* _GIVEN PASSAGE_:

────────────────

V = 1/3.B^2H - Is this the formula for the volume of a (right) square pyramid?
but B = 5h/4
V = 1/3.(5h/4)^2.h
= 1/3.(25h^2/16).h
= (25h^3)/48
dv/dr = (75h^2)/48

dr/dt = dv/dt x dr/dv
= 4 x 48/(75h^2)
when h =4
= 4 x 48/1200
= 48/300
= 4/25 m/min

 

[taggs-sasuke]

ahhhhhh k

the gradient is dy/dx

therfore the rate of change of the gradient is: (dy/dx)/dt

using chain rule = (dy/dx)/dx . dx/dt

(dy/dx)/dx is the differential of dy/dx with respect to x ..... ie: the 2nd derivative

(dy/dx)/dx = 6x

therefore: (dy/dx)/dt = 6x . 5

measured when x = 1

therefore (dy/dx)/dt = 6(5) = 30




is that better???

Yes, I get it now. YAY!

Thank you!

 

[GUSSSSSSSSSSSSS]

yea the formula for a square pyramid is: 1/3 of the volume of the rectangle which is made of that base and height

ie: (1/3)Base.Height

 

[taggs-sasuke]

yea the formula for a square pyramid is: 1/3 of the volume of the rectangle which is made of that base and height

ie: (1/3)Base.Height

Ohhh. Yes, I read it wrong. I thought it was b to the power of 2h instead of b squared times h.

Yay, it's all good now. Thanks.

────────────────

(Data excerpts)

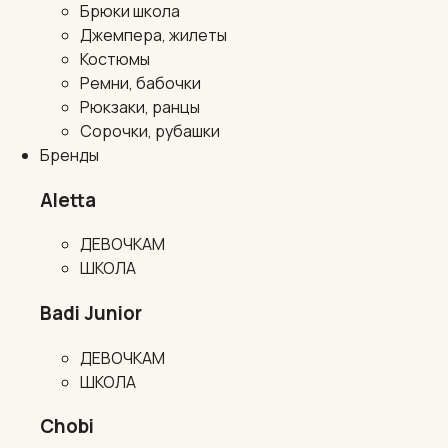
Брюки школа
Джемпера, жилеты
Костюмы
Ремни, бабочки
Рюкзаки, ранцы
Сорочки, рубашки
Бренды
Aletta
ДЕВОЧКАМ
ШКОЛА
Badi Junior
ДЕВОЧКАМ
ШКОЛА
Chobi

────────────────

* _PARTS OF THE EXERCISE_:
**A)** Translate this sentence from the calculus thread above into Spanish: "I thought it was b to the power of 2h instead of b squared times h."
**B)** Copy out every line of text in the data excerpts, character for character, leaving out the pictures.

* _TASK RESPONSES_:
**A)** Pensé que era b elevado a 2h en lugar de b al cuadrado por h.

**B)**
Брюки школа
Джемпера, жилеты
Костюмы
Ремни, бабочки
Рюкзаки, ранцы
Сорочки, рубашки
Бренды
Aletta
ДЕВОЧКАМ
ШКОЛА
Badi Junior
ДЕВОЧКАМ
ШКОЛА
Chobi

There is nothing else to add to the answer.